- **TASK DIRECTIONS**
Return everything in the listing below, word for word, from its first line down to and including the line that contains "family: Papilionidae".

- **MATERIAL**
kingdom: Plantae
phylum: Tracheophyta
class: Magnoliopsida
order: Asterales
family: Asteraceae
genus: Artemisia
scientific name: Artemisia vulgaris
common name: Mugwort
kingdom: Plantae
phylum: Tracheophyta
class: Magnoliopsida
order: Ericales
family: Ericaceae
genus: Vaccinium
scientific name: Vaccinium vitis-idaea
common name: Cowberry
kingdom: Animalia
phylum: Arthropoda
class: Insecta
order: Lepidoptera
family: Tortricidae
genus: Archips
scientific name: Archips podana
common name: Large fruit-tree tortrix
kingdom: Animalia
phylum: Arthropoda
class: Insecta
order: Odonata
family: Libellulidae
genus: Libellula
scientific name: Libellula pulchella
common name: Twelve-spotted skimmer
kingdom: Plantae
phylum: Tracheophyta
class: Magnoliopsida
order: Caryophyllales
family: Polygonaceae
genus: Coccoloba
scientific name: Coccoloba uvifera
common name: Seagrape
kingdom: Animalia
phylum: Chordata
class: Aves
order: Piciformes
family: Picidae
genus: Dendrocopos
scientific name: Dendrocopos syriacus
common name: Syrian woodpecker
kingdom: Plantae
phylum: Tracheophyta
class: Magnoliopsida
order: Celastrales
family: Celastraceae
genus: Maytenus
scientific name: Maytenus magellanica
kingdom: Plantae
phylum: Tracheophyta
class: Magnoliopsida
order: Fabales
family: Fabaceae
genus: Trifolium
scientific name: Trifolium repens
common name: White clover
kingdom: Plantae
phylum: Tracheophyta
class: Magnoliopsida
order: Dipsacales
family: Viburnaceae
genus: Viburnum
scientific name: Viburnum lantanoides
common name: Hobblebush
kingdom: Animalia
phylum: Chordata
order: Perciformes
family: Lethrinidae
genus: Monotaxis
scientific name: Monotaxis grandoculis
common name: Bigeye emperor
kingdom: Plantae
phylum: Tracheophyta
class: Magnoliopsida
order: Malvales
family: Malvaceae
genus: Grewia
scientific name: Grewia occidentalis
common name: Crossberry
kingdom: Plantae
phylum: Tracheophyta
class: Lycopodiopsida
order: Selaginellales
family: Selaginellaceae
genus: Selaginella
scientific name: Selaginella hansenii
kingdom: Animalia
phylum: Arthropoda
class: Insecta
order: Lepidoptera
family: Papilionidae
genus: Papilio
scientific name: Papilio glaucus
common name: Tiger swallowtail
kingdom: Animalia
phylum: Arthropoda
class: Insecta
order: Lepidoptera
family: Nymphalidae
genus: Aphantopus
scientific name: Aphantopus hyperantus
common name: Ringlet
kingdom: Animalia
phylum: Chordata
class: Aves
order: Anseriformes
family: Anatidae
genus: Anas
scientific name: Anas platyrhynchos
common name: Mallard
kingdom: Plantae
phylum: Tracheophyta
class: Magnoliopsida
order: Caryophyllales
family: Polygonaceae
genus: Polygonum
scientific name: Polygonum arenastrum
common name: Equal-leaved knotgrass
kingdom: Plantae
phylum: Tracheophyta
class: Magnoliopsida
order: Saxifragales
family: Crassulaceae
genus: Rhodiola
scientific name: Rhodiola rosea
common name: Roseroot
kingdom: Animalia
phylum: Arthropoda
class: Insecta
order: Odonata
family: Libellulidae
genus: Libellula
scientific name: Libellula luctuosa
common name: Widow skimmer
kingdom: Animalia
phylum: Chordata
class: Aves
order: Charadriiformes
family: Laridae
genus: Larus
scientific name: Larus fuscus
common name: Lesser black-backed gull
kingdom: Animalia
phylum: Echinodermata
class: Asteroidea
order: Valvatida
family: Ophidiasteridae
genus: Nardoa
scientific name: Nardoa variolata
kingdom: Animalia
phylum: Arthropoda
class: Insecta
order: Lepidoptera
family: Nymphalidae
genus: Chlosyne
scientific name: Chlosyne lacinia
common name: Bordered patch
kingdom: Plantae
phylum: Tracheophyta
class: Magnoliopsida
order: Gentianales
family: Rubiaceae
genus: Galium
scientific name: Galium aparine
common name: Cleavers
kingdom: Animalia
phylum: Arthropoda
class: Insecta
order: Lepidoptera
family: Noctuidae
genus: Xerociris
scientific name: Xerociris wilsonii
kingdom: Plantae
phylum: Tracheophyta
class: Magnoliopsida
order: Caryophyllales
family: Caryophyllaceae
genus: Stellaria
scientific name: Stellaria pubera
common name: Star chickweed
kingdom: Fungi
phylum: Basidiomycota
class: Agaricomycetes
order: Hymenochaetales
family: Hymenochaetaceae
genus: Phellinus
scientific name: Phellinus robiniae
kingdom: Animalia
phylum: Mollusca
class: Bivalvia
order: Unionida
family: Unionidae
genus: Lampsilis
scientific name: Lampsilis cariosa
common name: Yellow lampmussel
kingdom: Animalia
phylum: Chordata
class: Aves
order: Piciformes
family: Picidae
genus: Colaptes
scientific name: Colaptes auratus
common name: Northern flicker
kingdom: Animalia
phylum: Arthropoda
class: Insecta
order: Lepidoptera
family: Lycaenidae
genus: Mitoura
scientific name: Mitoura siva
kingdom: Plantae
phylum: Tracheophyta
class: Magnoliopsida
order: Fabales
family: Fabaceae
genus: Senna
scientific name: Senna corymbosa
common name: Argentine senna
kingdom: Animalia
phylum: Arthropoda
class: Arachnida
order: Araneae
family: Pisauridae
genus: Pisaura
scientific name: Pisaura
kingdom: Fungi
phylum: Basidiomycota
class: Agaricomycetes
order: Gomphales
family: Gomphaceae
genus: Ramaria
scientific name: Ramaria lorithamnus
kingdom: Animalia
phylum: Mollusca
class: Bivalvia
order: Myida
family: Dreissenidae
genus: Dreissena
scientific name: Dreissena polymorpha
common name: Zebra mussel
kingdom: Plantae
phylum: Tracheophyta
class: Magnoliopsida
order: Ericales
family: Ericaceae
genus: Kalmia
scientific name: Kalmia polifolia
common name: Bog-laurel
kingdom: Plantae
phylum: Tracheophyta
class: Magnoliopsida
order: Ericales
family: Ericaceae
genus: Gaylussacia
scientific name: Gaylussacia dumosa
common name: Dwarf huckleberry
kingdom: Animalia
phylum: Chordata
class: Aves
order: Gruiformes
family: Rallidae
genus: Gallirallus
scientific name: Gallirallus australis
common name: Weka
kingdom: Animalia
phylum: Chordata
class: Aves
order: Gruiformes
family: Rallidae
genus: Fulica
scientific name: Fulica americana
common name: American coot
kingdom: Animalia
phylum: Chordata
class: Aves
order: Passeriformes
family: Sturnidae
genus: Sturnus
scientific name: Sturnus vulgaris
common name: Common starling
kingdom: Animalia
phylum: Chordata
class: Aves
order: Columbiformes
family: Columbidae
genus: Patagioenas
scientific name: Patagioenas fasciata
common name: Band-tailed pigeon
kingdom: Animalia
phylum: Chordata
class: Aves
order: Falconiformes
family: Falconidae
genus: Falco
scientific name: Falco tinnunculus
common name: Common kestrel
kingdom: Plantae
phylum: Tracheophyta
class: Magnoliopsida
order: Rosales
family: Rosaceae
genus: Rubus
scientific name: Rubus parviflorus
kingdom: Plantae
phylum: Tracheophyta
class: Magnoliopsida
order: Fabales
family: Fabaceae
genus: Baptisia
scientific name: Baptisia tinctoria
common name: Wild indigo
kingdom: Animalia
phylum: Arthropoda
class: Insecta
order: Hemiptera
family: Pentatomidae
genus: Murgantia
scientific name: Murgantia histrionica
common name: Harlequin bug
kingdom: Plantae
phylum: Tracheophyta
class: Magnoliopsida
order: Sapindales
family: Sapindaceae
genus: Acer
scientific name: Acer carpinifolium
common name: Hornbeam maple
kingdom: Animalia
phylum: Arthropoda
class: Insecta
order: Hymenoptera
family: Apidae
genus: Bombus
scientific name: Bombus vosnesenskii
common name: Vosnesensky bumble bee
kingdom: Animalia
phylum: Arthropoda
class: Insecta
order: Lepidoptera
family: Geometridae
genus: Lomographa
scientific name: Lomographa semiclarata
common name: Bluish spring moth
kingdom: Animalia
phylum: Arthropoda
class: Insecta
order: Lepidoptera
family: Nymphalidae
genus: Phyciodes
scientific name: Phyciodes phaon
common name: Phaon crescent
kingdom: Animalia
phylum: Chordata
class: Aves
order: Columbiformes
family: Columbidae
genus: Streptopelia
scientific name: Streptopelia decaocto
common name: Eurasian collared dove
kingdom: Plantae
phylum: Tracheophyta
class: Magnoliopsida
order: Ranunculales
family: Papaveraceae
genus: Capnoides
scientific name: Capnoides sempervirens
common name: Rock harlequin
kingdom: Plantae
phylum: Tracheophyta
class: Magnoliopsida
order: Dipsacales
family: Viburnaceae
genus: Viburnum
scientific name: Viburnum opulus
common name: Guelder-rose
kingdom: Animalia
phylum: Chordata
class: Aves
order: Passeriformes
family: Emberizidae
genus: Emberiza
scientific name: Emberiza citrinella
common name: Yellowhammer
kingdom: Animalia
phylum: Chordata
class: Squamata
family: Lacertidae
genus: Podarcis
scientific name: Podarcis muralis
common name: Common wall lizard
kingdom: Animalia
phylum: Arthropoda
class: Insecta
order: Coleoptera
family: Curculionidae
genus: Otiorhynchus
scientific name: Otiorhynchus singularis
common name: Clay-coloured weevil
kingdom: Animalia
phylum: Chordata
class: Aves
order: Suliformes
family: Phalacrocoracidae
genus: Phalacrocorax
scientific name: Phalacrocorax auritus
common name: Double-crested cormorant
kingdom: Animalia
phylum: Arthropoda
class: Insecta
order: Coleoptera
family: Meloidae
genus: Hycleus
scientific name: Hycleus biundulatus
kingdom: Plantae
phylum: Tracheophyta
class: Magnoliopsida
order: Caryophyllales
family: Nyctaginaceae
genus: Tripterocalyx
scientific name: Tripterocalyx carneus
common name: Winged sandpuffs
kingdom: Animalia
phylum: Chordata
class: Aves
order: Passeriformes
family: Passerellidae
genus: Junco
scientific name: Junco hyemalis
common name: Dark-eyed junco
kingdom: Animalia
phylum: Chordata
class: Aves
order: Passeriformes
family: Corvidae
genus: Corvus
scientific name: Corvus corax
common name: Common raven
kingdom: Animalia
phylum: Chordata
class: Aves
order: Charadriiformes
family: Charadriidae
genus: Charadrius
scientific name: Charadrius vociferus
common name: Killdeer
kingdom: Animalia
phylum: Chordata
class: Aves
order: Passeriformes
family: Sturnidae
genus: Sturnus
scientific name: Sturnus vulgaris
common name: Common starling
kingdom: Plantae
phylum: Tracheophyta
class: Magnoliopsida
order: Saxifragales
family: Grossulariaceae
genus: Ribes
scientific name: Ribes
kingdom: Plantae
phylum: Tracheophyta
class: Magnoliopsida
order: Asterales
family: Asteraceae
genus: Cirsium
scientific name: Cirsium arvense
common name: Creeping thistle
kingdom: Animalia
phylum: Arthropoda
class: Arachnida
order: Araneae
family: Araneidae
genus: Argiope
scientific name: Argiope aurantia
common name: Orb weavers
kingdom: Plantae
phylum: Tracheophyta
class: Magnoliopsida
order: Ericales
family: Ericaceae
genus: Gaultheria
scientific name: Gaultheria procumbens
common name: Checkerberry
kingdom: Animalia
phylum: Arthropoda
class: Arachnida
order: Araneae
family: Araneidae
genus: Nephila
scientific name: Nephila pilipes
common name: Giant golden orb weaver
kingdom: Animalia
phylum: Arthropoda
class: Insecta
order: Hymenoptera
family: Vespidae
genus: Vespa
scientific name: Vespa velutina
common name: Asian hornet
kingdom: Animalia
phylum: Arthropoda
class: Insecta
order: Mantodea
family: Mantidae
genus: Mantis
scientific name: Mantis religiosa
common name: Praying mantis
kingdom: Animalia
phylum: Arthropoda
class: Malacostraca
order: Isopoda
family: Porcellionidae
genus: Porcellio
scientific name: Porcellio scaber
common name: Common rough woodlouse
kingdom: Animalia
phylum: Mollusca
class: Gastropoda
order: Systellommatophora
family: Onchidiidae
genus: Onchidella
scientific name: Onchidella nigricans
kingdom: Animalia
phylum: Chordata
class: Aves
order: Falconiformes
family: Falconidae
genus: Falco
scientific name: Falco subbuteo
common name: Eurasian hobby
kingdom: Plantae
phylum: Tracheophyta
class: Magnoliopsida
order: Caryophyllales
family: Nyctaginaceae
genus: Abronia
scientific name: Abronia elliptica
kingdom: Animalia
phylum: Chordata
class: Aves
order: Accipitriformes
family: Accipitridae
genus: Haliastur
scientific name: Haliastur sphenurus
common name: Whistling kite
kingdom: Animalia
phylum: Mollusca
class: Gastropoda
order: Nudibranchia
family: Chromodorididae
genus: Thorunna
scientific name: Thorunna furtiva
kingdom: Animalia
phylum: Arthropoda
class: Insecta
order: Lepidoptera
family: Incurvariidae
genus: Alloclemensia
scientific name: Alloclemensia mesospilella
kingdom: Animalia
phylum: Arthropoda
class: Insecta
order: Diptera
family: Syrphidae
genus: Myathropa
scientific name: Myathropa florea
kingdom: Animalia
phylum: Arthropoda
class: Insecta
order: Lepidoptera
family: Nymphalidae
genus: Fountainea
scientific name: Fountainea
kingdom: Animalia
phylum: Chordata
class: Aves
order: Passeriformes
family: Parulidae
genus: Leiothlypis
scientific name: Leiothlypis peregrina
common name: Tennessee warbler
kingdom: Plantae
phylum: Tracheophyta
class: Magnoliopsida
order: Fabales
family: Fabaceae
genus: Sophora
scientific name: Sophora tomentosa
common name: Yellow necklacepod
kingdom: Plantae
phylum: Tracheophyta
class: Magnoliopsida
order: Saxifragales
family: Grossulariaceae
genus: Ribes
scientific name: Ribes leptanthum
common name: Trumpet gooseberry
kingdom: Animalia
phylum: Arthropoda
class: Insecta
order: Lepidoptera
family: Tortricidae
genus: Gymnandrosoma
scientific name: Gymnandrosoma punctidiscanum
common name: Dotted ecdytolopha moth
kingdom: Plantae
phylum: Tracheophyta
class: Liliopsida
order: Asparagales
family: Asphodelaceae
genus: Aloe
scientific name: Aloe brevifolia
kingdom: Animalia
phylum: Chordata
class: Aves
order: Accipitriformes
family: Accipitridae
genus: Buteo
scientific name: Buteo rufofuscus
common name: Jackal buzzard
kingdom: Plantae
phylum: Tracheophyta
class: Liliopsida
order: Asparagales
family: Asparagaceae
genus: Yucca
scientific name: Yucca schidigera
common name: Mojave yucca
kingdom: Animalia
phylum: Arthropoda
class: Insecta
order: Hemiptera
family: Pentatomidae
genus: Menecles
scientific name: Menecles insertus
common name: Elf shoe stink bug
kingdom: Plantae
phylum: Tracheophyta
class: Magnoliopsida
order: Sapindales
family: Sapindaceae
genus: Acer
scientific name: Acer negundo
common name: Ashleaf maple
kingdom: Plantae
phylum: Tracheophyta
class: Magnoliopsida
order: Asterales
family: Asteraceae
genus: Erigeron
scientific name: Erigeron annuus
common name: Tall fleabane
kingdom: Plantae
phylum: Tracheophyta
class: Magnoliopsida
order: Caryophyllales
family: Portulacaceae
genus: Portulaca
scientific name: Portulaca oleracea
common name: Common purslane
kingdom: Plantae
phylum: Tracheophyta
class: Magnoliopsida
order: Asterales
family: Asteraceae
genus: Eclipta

- **SOLUTION TO THIS PROBLEM**
kingdom: Plantae
phylum: Tracheophyta
class: Magnoliopsida
order: Asterales
family: Asteraceae
genus: Artemisia
scientific name: Artemisia vulgaris
common name: Mugwort
kingdom: Plantae
phylum: Tracheophyta
class: Magnoliopsida
order: Ericales
family: Ericaceae
genus: Vaccinium
scientific name: Vaccinium vitis-idaea
common name: Cowberry
kingdom: Animalia
phylum: Arthropoda
class: Insecta
order: Lepidoptera
family: Tortricidae
genus: Archips
scientific name: Archips podana
common name: Large fruit-tree tortrix
kingdom: Animalia
phylum: Arthropoda
class: Insecta
order: Odonata
family: Libellulidae
genus: Libellula
scientific name: Libellula pulchella
common name: Twelve-spotted skimmer
kingdom: Plantae
phylum: Tracheophyta
class: Magnoliopsida
order: Caryophyllales
family: Polygonaceae
genus: Coccoloba
scientific name: Coccoloba uvifera
common name: Seagrape
kingdom: Animalia
phylum: Chordata
class: Aves
order: Piciformes
family: Picidae
genus: Dendrocopos
scientific name: Dendrocopos syriacus
common name: Syrian woodpecker
kingdom: Plantae
phylum: Tracheophyta
class: Magnoliopsida
order: Celastrales
family: Celastraceae
genus: Maytenus
scientific name: Maytenus magellanica
kingdom: Plantae
phylum: Tracheophyta
class: Magnoliopsida
order: Fabales
family: Fabaceae
genus: Trifolium
scientific name: Trifolium repens
common name: White clover
kingdom: Plantae
phylum: Tracheophyta
class: Magnoliopsida
order: Dipsacales
family: Viburnaceae
genus: Viburnum
scientific name: Viburnum lantanoides
common name: Hobblebush
kingdom: Animalia
phylum: Chordata
order: Perciformes
family: Lethrinidae
genus: Monotaxis
scientific name: Monotaxis grandoculis
common name: Bigeye emperor
kingdom: Plantae
phylum: Tracheophyta
class: Magnoliopsida
order: Malvales
family: Malvaceae
genus: Grewia
scientific name: Grewia occidentalis
common name: Crossberry
kingdom: Plantae
phylum: Tracheophyta
class: Lycopodiopsida
order: Selaginellales
family: Selaginellaceae
genus: Selaginella
scientific name: Selaginella hansenii
kingdom: Animalia
phylum: Arthropoda
class: Insecta
order: Lepidoptera
family: Papilionidae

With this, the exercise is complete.